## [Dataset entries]
=-=-=-=-=
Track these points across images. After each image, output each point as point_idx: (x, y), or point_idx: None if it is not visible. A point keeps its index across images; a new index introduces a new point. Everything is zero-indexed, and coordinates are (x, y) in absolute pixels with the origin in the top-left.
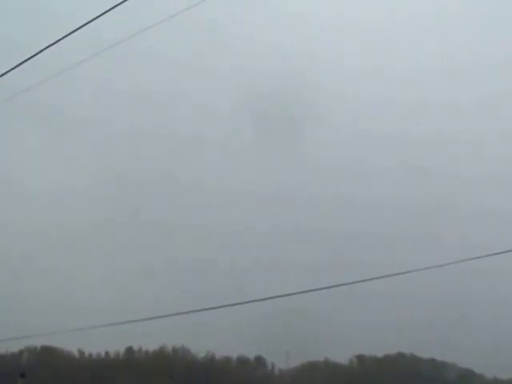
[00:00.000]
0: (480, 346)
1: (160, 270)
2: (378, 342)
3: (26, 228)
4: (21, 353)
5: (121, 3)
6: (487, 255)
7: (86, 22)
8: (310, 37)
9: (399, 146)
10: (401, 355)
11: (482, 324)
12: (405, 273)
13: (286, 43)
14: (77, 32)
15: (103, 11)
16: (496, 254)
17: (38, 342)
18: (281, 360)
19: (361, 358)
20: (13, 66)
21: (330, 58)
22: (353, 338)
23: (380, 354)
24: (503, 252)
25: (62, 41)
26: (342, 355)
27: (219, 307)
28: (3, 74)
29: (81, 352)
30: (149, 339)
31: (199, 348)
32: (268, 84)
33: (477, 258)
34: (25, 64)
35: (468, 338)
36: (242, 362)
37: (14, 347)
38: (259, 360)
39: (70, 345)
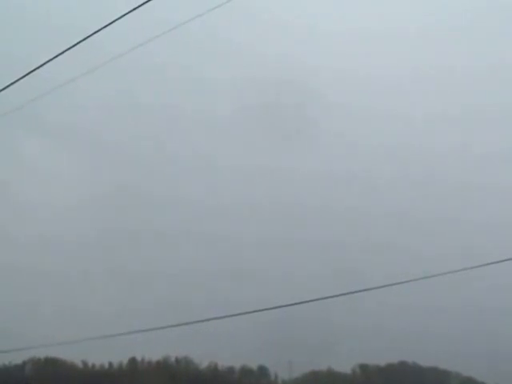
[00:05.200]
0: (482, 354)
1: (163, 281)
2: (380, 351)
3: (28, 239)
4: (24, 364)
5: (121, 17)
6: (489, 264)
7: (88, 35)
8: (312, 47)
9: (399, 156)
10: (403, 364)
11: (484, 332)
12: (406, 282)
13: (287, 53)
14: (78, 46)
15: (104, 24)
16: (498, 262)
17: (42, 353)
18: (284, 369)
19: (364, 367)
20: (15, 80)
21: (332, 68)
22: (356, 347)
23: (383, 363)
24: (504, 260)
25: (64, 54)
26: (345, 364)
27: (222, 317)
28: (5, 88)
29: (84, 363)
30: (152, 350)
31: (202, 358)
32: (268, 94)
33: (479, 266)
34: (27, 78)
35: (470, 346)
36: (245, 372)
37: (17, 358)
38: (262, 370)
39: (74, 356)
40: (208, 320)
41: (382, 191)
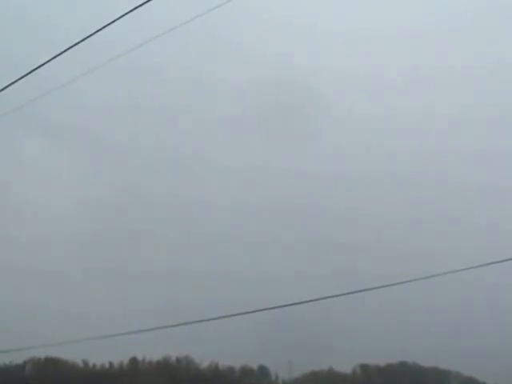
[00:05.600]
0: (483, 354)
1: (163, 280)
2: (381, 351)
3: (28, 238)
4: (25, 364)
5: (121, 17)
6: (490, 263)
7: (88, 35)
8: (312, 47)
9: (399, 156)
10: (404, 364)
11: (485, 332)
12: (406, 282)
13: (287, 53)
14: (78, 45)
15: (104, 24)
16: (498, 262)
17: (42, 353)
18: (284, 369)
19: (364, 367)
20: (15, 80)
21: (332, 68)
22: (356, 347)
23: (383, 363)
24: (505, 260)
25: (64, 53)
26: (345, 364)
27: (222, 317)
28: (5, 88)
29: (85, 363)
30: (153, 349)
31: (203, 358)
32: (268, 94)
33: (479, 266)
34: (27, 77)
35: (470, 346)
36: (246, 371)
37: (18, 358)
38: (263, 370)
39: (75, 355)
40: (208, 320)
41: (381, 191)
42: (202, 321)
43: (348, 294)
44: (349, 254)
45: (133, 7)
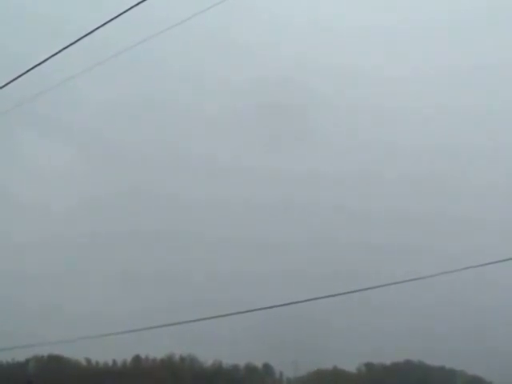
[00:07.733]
=-=-=-=-=
## [REQUIREMENT]
Drop the pictures, then transcribe the lines from the one containing "38: (259, 360)" to the end of the data above, exactly and nothing more.

## [SOLUTION TO THIS PROBLEM]
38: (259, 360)
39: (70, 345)
[00:05.200]
0: (482, 354)
1: (163, 281)
2: (380, 351)
3: (28, 239)
4: (24, 364)
5: (121, 17)
6: (489, 264)
7: (88, 35)
8: (312, 47)
9: (399, 156)
10: (403, 364)
11: (484, 332)
12: (406, 282)
13: (287, 53)
14: (78, 46)
15: (104, 24)
16: (498, 262)
17: (42, 353)
18: (284, 369)
19: (364, 367)
20: (15, 80)
21: (332, 68)
22: (356, 347)
23: (383, 363)
24: (504, 260)
25: (64, 54)
26: (345, 364)
27: (222, 317)
28: (5, 88)
29: (84, 363)
30: (152, 350)
31: (202, 358)
32: (268, 94)
33: (479, 266)
34: (27, 78)
35: (470, 346)
36: (245, 372)
37: (17, 358)
38: (262, 370)
39: (74, 356)
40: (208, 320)
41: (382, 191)
[00:05.600]
0: (483, 354)
1: (163, 280)
2: (381, 351)
3: (28, 238)
4: (25, 364)
5: (121, 17)
6: (490, 263)
7: (88, 35)
8: (312, 47)
9: (399, 156)
10: (404, 364)
11: (485, 332)
12: (406, 282)
13: (287, 53)
14: (78, 45)
15: (104, 24)
16: (498, 262)
17: (42, 353)
18: (284, 369)
19: (364, 367)
20: (15, 80)
21: (332, 68)
22: (356, 347)
23: (383, 363)
24: (505, 260)
25: (64, 53)
26: (345, 364)
27: (222, 317)
28: (5, 88)
29: (85, 363)
30: (153, 349)
31: (203, 358)
32: (268, 94)
33: (479, 266)
34: (27, 77)
35: (470, 346)
36: (246, 371)
37: (18, 358)
38: (263, 370)
39: (75, 355)
40: (208, 320)
41: (381, 191)
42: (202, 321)
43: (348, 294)
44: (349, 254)
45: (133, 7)
[00:07.733]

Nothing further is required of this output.